---
status: proposed
date: 2025-10-10
decision-makers: [jgodau, cascade-ai]
tags: [catalog, resources, fastmcp, architecture]
---
# ADR-0025: Catalog Resource Suite for Workspace Discovery
## Context
The GDAL MCP server now exposes metadata resources for individual raster and vector files.
Agents also need a fast way to discover *which* datasets exist inside the allowed
workspace directories governed by `GDAL_MCP_WORKSPACES` and the path-validation
middleware (`src/middleware.py`).
We currently lack:
- A structured listing of workspace files categorized by type (raster/vector/other).
- A shared scanner that respects workspace boundaries, size, and filtering heuristics.
- Dedicated catalog resources to support questions like “what rasters are available?”
before the agent chooses a tool.
## Decision
Introduce a catalog resource suite backed by a shared scanner module:
### Shared Scanner (`src/shared/catalog/scanner.py`)
- Enumerate files beneath all configured workspaces (`src/config.get_workspaces()`).
- Use suffix heuristics to classify entries as raster, vector, or other assets.
- Return lightweight dictionaries or `ResourceRef` instances with path, size, driver/type hint,
and optional tags for planning.
- Offer filtering controls (e.g., include/exclude patterns, max depth, max results).
- Provide simple in-memory caching keyed by workspace roots and modification timestamps to
avoid repeated directory traversal during a single session.
### Resources (`src/resources/catalog/`)
- `catalog://workspace/all` — surface every discovered asset with basic metadata.
- `catalog://workspace/raster` — subset restricted to raster-friendly extensions
(e.g., `.tif`, `.tiff`, `.vrt`, `.nc`, `.img`).
- `catalog://workspace/vector` — subset restricted to vector formats
(e.g., `.geojson`, `.json`, `.gpkg`, `.shp`, `.kml`).
- Resources accept optional query parameters (e.g., `limit`, `extensions`, `include_hidden`).
- Resources enforce path validation by leaning on the shared scanner and never bypassing the middleware.

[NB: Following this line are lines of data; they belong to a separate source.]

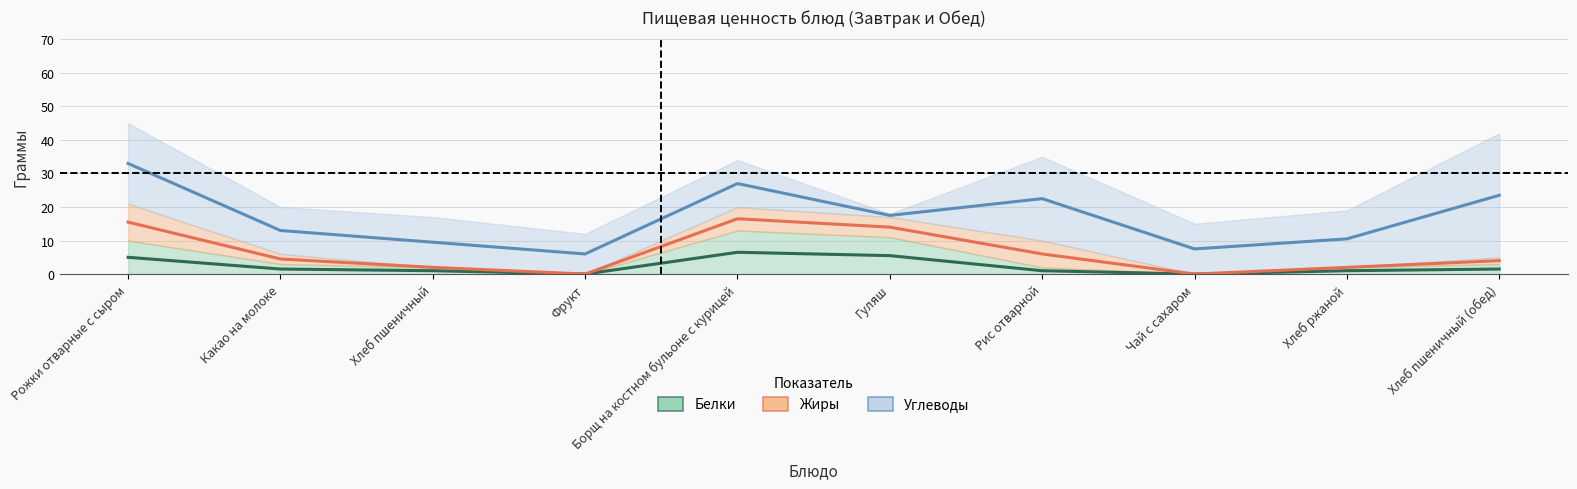

How many data points in Белки are above 3?

3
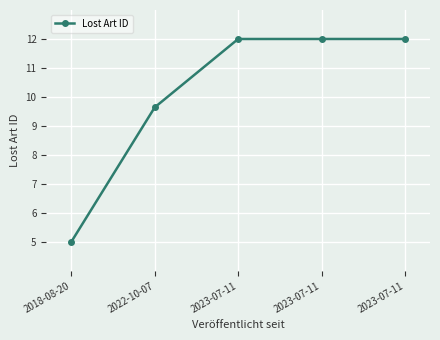

How many lines are shown in the chart?

1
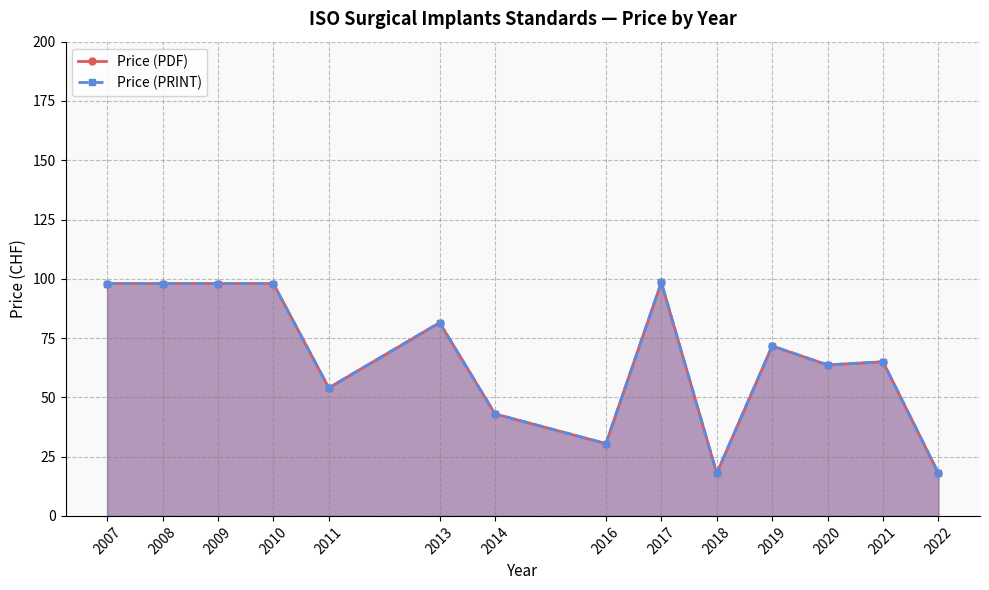

Reading left to right, transcribe all the data shown in this chart.

Price (PDF): 2007=98.0	2008=98.0	2009=98.0	2010=98.0	2011=54.0	2013=81.5	2014=43.0	2016=30.5	2017=98.5	2018=18.0	2019=71.7	2020=63.7	2021=65.0	2022=18.0
Price (PRINT): 2007=98.0	2008=98.0	2009=98.0	2010=98.0	2011=54.0	2013=81.5	2014=43.0	2016=30.5	2017=98.5	2018=18.0	2019=71.7	2020=63.7	2021=65.0	2022=18.0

### Logging & Context (per ADR-0024)
- Resources log boundary messages only (start/end, summary) and rely on `ctx` for
progress if scanning becomes long-running.
- The scanner itself remains silent unless `ctx` is passed explicitly for debugging.
## Consequences
- **Positive**: Agents gain immediate visibility into available datasets, enabling
richer prompts and automated workflows. The shared scanner consolidates workspace
traversal logic, reducing duplication across future features (e.g., previews, indexing).
- **Negative**: Requires careful performance tuning for very large workspaces;
may need throttling or pagination in future iterations.
- **Neutral**: Classification heuristics start simple (extension-based) and can be
refined later with content sniffing if needed.
## Status
Proposed — implementation in progress.